**WHAT YOU SHOULD DO**. Retrieve each line that contains the word "臺灣教育評論月刊" from the entries below.

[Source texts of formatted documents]
↓↓↓

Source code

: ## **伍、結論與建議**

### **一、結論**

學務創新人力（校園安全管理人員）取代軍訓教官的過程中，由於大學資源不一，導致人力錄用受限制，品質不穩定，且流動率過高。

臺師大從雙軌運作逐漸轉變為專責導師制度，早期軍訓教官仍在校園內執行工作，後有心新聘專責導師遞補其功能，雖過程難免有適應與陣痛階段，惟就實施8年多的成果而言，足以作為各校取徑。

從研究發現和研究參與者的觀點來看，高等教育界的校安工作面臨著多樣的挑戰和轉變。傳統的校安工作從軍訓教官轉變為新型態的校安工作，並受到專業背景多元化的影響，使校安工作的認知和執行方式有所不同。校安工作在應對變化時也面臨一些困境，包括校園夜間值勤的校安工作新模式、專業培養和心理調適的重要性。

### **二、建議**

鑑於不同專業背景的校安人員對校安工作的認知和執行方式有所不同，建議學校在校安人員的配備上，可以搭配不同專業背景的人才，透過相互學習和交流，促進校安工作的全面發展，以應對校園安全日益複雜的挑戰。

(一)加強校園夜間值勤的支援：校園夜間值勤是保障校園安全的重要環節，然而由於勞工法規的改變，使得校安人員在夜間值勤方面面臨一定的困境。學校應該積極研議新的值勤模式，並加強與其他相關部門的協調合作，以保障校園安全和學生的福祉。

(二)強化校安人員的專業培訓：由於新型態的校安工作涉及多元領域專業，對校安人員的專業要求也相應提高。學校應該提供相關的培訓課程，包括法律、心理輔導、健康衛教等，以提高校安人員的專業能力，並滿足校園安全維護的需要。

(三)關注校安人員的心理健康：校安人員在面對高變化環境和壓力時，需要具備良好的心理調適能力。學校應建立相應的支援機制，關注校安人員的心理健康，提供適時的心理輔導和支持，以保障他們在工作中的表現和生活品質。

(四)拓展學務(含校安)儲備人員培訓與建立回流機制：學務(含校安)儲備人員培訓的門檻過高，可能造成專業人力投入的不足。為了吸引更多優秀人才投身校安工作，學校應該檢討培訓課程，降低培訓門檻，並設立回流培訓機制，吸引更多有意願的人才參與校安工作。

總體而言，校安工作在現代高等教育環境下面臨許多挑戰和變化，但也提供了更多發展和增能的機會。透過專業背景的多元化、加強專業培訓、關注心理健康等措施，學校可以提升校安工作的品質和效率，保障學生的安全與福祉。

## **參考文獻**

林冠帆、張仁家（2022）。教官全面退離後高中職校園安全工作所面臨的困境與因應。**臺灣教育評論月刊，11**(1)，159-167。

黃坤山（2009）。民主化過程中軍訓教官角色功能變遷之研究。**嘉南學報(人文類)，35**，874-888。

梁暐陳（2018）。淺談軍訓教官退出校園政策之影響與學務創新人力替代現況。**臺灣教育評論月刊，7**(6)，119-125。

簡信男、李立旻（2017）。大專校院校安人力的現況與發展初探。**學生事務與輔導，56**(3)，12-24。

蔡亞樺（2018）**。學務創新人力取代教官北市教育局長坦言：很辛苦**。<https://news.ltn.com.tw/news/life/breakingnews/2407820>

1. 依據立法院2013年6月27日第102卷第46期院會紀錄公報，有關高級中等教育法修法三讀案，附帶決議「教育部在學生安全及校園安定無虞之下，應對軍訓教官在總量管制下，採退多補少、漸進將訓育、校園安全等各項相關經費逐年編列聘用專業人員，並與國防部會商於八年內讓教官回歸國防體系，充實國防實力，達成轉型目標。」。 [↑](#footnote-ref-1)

↑↑↑

**TASK SOLUTION**.
林冠帆、張仁家（2022）。教官全面退離後高中職校園安全工作所面臨的困境與因應。**臺灣教育評論月刊，11**(1)，159-167。
梁暐陳（2018）。淺談軍訓教官退出校園政策之影響與學務創新人力替代現況。**臺灣教育評論月刊，7**(6)，119-125。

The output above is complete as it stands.